**Records for processing**
* * *
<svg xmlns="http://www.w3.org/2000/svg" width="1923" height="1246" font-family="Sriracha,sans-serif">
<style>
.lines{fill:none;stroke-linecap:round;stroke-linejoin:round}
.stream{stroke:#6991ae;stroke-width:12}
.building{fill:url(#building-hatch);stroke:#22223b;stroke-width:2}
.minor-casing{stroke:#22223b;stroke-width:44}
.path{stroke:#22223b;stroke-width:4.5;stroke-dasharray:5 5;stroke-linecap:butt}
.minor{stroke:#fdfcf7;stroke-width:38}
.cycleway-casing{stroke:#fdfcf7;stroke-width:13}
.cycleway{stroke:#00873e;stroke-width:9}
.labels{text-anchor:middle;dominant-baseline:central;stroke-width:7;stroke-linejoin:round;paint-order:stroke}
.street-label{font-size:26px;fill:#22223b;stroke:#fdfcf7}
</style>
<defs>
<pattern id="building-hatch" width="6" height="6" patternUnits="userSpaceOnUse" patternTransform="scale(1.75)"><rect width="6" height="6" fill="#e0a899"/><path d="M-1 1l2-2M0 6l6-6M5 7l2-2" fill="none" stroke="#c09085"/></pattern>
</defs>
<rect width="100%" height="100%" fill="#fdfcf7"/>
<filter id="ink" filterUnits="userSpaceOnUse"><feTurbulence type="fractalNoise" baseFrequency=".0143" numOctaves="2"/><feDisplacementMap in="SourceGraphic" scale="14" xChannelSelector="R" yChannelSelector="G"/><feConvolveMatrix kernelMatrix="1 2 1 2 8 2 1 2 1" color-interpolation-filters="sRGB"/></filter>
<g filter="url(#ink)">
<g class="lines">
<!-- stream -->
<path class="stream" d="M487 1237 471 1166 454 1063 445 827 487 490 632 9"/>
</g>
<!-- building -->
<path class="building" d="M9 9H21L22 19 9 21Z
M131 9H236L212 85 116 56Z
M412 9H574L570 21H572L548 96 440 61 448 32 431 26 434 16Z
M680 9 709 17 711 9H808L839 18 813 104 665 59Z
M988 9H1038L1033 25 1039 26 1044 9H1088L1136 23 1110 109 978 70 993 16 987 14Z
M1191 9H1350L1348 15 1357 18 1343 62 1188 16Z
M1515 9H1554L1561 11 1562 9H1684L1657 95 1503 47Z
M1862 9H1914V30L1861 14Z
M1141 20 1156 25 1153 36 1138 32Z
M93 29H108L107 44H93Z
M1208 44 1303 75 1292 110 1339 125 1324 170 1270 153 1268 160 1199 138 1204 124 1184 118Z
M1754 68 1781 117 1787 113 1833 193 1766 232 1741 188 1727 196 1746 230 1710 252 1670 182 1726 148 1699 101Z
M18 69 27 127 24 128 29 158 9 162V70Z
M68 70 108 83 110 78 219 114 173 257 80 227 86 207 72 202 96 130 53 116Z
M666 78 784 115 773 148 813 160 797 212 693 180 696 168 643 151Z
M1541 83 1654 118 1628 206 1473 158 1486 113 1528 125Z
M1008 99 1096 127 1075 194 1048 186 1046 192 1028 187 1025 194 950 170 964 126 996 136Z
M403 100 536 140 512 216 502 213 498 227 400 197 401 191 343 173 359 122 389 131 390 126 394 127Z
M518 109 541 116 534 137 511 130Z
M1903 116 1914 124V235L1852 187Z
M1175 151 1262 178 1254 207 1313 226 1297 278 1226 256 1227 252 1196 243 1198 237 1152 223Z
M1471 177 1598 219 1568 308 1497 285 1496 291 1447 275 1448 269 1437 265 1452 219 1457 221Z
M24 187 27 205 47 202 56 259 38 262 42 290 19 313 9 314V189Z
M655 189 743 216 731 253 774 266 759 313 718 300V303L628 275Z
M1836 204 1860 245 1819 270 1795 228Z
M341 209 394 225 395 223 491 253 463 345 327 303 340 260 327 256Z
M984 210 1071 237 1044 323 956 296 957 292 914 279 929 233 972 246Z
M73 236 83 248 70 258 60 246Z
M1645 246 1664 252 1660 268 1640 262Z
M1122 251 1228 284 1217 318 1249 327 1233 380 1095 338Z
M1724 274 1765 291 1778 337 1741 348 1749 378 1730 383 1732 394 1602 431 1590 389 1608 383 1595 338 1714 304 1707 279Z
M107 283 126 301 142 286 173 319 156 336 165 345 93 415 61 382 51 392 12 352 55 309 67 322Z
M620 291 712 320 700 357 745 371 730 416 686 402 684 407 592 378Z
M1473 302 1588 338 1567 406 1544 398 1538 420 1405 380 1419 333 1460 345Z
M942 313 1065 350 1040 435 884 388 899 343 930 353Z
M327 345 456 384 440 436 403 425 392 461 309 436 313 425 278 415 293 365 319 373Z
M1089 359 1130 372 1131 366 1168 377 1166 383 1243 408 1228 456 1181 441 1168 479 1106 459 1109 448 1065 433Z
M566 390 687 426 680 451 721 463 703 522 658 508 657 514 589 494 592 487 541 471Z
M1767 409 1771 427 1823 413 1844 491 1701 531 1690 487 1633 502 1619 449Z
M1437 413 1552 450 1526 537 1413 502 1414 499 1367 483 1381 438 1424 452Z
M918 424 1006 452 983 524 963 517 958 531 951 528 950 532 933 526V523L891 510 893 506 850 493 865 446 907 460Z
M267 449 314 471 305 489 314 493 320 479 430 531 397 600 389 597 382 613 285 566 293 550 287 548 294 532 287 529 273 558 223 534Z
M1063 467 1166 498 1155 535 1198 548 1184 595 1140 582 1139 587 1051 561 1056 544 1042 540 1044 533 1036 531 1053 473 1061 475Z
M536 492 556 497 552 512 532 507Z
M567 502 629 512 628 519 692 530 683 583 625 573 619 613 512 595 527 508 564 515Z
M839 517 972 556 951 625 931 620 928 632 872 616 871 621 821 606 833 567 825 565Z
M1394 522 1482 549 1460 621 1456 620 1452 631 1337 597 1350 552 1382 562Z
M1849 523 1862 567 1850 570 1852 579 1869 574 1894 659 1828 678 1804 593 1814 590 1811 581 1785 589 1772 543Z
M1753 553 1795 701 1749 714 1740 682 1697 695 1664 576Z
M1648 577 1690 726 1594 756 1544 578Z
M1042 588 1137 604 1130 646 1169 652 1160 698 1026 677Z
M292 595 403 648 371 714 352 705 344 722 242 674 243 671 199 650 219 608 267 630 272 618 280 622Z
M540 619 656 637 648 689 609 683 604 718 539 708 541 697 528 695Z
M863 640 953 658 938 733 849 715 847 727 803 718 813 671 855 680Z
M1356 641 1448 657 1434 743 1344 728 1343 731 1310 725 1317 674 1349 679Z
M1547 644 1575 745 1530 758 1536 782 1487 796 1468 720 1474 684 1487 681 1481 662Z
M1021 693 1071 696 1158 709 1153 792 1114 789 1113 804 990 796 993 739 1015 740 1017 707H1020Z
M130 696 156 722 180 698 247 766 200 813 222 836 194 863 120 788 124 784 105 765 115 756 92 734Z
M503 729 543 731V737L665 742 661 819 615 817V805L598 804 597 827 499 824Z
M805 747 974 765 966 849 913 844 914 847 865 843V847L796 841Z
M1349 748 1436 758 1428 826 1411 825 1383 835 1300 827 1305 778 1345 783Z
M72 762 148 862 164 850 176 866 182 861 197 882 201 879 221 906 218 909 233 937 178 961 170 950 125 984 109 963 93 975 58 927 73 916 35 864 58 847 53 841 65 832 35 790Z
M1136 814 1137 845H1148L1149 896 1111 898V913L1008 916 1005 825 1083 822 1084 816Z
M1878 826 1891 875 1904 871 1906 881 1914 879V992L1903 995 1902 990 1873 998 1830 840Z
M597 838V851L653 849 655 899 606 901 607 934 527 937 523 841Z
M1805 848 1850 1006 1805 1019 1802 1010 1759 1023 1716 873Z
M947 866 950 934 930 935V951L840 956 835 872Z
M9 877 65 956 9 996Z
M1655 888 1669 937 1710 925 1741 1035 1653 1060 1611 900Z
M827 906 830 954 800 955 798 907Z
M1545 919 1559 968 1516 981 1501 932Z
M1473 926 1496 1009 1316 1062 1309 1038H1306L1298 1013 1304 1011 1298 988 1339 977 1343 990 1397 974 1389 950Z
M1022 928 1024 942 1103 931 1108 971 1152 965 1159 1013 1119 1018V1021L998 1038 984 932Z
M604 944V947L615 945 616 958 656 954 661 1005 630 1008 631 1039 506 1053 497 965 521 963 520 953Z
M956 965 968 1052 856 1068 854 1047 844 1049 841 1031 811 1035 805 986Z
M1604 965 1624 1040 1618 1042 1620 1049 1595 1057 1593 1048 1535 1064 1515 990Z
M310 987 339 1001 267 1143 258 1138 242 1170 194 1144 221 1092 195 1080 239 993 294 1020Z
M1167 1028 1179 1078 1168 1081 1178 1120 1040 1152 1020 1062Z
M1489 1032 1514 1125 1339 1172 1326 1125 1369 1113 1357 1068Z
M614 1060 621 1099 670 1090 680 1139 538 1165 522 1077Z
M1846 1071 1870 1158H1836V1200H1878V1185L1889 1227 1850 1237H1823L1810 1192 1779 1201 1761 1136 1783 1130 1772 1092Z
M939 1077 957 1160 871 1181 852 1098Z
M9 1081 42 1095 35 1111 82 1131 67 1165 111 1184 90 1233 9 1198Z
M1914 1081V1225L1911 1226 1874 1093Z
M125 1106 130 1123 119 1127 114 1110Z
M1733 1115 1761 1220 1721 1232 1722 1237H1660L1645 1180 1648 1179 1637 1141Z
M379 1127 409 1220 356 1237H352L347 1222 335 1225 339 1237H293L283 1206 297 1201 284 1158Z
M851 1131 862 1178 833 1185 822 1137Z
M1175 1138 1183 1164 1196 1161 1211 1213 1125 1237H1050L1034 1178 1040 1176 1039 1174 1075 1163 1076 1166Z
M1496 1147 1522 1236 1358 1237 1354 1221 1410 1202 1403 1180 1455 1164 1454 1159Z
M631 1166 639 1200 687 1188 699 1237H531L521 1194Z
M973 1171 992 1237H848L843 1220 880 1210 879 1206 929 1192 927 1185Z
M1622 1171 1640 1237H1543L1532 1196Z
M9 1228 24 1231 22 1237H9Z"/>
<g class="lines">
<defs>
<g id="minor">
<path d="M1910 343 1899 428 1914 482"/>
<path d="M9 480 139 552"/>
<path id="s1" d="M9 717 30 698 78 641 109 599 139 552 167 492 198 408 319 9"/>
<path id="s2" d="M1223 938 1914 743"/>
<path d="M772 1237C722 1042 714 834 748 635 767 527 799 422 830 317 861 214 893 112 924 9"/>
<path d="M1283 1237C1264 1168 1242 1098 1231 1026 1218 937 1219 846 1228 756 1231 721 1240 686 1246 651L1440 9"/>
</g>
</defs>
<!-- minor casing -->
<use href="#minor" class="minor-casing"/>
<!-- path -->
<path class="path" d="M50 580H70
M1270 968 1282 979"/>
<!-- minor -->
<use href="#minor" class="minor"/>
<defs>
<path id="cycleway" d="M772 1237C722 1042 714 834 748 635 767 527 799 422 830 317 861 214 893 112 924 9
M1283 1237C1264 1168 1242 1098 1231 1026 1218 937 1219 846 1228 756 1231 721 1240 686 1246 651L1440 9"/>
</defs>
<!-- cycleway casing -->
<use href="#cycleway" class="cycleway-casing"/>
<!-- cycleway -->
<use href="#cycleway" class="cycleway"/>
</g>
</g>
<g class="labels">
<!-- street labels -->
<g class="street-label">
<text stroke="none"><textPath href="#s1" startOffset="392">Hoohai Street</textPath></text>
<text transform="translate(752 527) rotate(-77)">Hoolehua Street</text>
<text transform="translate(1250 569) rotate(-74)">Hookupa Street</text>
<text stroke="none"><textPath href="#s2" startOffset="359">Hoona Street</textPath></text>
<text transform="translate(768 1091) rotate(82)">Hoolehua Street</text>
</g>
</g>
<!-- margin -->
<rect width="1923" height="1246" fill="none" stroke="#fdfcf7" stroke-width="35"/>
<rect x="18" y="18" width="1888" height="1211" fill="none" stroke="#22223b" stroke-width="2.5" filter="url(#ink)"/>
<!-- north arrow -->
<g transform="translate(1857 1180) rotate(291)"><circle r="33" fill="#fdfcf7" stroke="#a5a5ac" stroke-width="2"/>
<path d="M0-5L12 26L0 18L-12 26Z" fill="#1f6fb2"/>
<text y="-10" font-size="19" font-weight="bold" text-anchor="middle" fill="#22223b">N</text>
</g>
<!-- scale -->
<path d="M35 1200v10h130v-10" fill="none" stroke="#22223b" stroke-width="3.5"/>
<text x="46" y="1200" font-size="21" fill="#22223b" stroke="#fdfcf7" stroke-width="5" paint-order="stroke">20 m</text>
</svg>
* * *
**What is needed**
Where does the string "linecap" appear in the records? Copy every line that holds it.

**Solution for this exercise**
.lines{fill:none;stroke-linecap:round;stroke-linejoin:round}
.path{stroke:#22223b;stroke-width:4.5;stroke-dasharray:5 5;stroke-linecap:butt}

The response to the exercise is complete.